Apples grown the old-fashioned way.

You might not know Sally and Don Schmitt by name. But you know of them by their legacy.

They were the original owners of the French Laundry in Yountville. They transformed what was once variously a bar, laundry, brothel, then run-down rooming house into a destination restaurant with a prix fixe menu even back then that attracted wide acclaim and visits from the likes of Julia Child and Marion Cunningham. Opened in 1978, Don was the maitre d’ and Sally was the cook, serving up five French-comfort-style courses that topped out at $46 per person.

Entrepreneurs and pioneers, Sally and Don Schmitt.

In 1994, after a number of restaurateurs eyed the property with interest, the couple decided to take the chance to sell it to a then down-on-his-luck, young chef named Thomas Keller.

As Sally deadpans now, “That turned out pretty well, didn’t it?”

The Schmitts ran the original French Laundry restaurant. Here is their menu on opening night in 1978.

Sally, 79, and Don, 81 have a gift for seeing the potential in things most folks would turn their backs on.

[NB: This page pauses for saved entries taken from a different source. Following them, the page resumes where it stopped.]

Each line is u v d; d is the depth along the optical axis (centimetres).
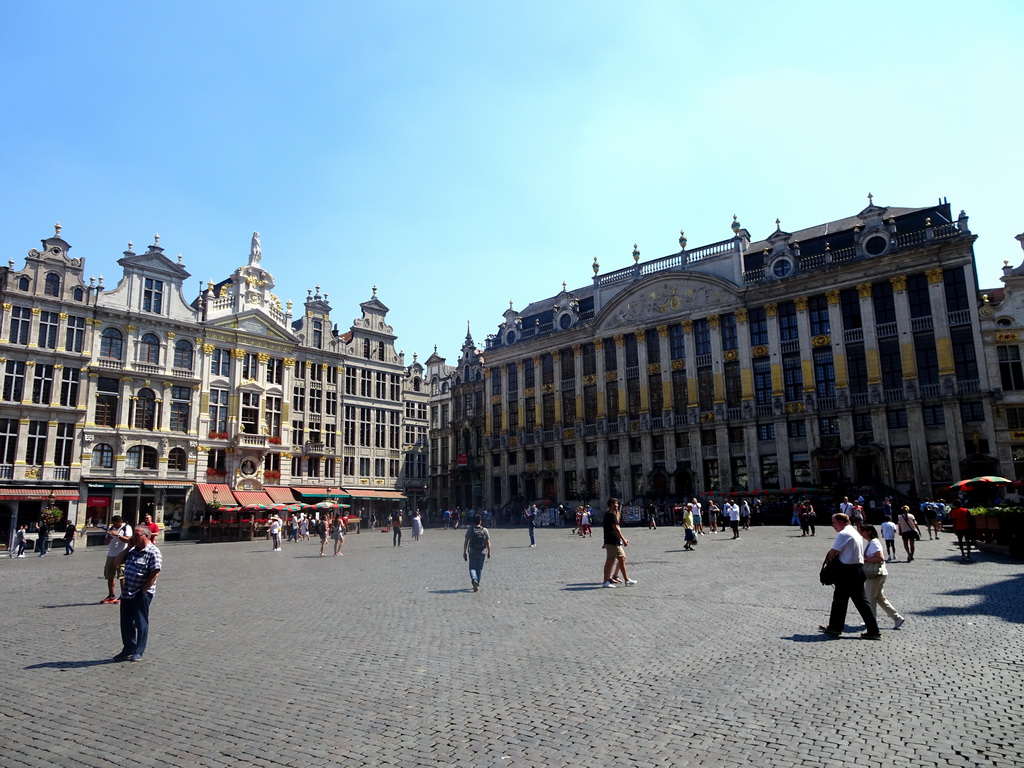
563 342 6981
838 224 5850
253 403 6322
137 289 5722
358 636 1254
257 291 6538
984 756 634
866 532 1247
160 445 5619
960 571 1986
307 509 6062
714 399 5866
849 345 5297
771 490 4912
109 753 704
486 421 7562
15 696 912
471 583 1995
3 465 4838
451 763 656
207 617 1509
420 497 7906
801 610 1399
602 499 6419
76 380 5269
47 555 4119
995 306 4750
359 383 7294
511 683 917
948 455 4772
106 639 1291
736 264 5894
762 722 740
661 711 786
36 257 5178
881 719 739
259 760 678
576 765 641
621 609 1457
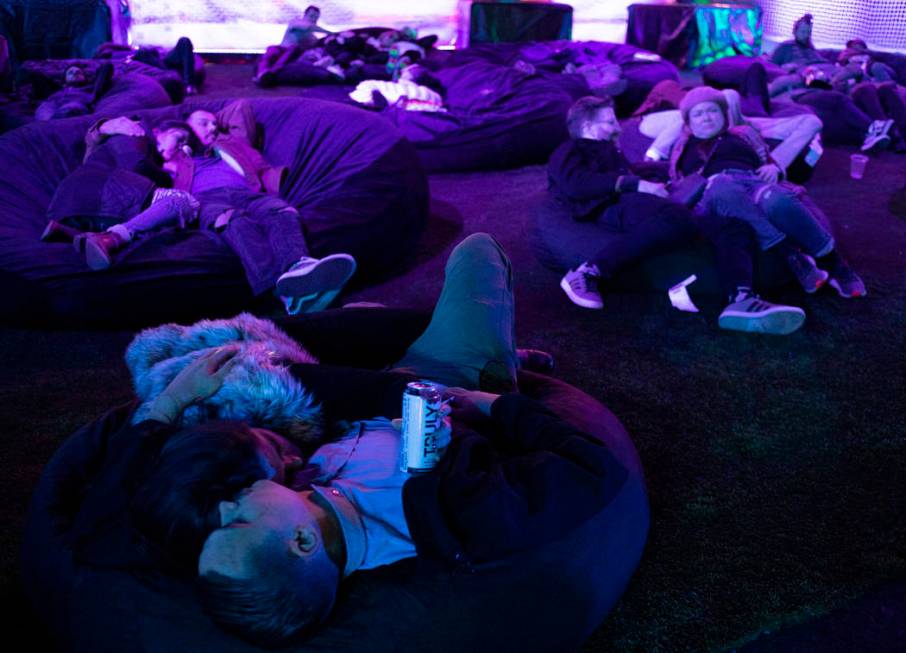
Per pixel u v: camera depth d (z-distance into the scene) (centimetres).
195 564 145
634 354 321
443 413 168
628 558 187
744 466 248
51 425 271
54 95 702
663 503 229
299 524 141
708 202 358
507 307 234
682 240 353
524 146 596
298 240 348
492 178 582
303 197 402
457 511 157
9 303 327
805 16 869
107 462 171
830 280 370
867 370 308
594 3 1128
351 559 154
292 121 447
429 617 155
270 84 888
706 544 213
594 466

After selling the French Laundry, they went on to refurbish yet another run-down property — a 30-acre swath in Philo in Mendocino County near the Navarro River. They turned what was once a decrepit sharecroppers farm into a thriving biodynamic farm specializing in heirloom apples. The Philo Apple Farm is so picturesque now that it’s a favorite setting for retailer Pottery Barn to do its catalog shoots.